> **Text segment**:
========

How does a computer see the world?

Computer see the world very differently than us. When we see an image we see people, objects, locations and many more! On the other hand, computers see a 2-dimensional matrix of numbers. However, we have recently started to see that through the advances in embedded vision technology and parallel computing capabilities, computers can now understand on what they see. But exactly how can they do that?

The first step towards this process, and the topic of this article, is to capture the visible light and store it in a way that a computer can manipulate. This happens through electronic devices such as photodiodes, charge-couple devices, and resistors which transform electromagnetic radiation into a 2-dimensional array made of picture elements (pixels) that we refer to as a digital image. Digital images are obtained by sampling and quantization of analog images, this process is called digitization. Sampling takes place in space; equally spaced samples are taken in both horizontal and vertical coordinates. After a sample has been taken quantization is required in order to turn the continuous intensity levels into discrete intensity levels. This can be done by a mapping process that maps continuous spaces into one discrete value. After quantization the discrete value is stored at a position in the array. After the sampling and quantization of the whole analog image the process of generating a digital image is complete. The sampling rate and number of bits used to store the data determines the quality of the digital image [1].

Figure 1: Example of Digitized Image

A digital image can be considered as a two dimensional array I[x, y] of N finite rows and M finite columns, where x and y are spatial coordinates and I[x, y] is called the pixel intensity of the image at that point. A pixel is comprised of three color producing elements each representing one of the three primary colors red, green and blue (Figure 1). This representation is called the RGB model (Figure 2). These primary colors combine together and their variable combinations create the colors that the human eye can see. Each primary color takes values in the space [0, L-1], where L is the number of intensity values. The number of intensity values L is in the form 2k with k denoting the number of bits needed to represent the intensity values. If k is 8 and L is 256 this means that there are 256 possible intensity levels and 8 bits are required to represent all of them. The number of bits needed to store an image is given by M x N x k for grayscale images and by M x N x k x 3 for color images. A color image consists of three component images, one for each of the primary colors. These three images combine on the phosphor screen to produce a composite color image. The number of bits used to represent each pixel in the RGB model is called the pixel depth. The standard used is a 24-bit representation for color images, 8-bits used for each primary color. When all three components are 255, then the resulting color is white. When all three components are 0, the resulting color is black [2]. Grayscale images lack any color information and instead show the mean intensity value of a pixel at a given location. Hence, they do not require three composite images as the intensity values of red, green and blue are all equal for grayscale images. Hence grayscale images require only a third of memory compared to color images because only 8-bits are used to represent a grayscale image [2]. Because of the reduced memory requirements and the fact that they still hold valuable object and scene information Grayscale images are the standard for applications such as object detection motion detection and 3D scene reconstruction.

========

> **Provided data**:
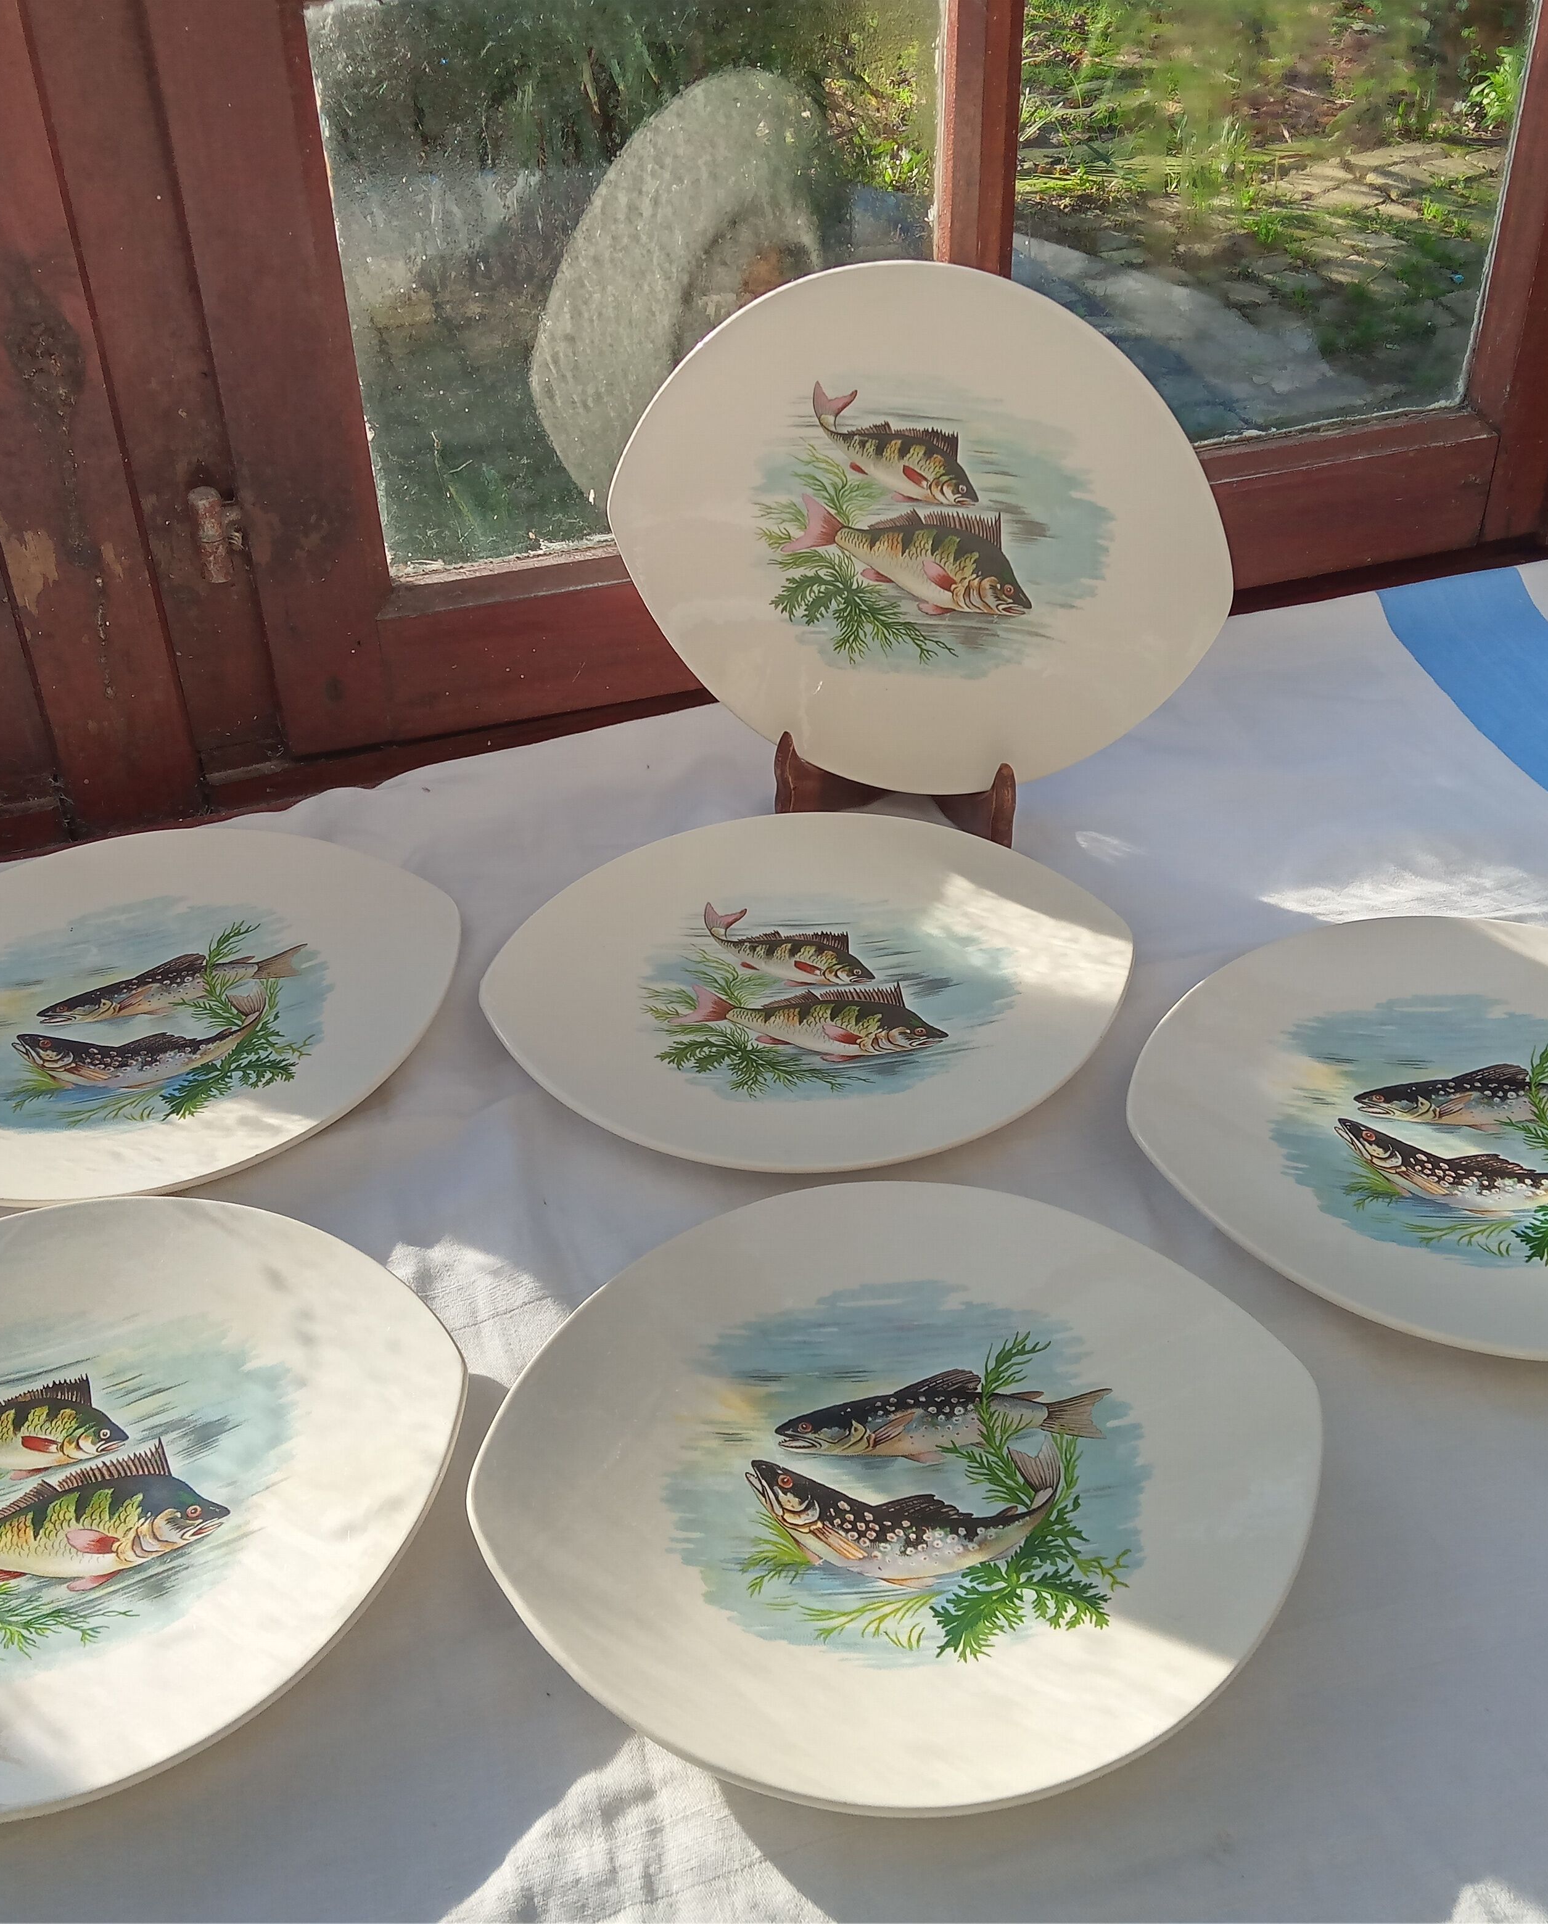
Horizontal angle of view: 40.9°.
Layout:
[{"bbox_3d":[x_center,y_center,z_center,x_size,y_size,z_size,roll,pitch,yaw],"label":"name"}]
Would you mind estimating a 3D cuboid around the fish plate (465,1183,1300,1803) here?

========

> **Explore the material**:
• a. In the article on how computers see, reproduce everything from "Computer see the world very" down to "they do that?".
• b. According to the article on how computers see, why do grayscale images need only a third of the memory that color images need? Answer in one to three sentences.

> **Task-by-task solutions**:
• a.
Computer see the world very differently than us. When we see an image we see people, objects, locations and many more! On the other hand, computers see a 2-dimensional matrix of numbers. However, we have recently started to see that through the advances in embedded vision technology and parallel computing capabilities, computers can now understand on what they see. But exactly how can they do that?

• b. Grayscale images hold no color information, and their red, green, and blue intensity values are all equal, so they don't need three component images. Only 8 bits represent each grayscale pixel, compared with the standard 24 bits per pixel for color images, which use 8 bits for each primary color.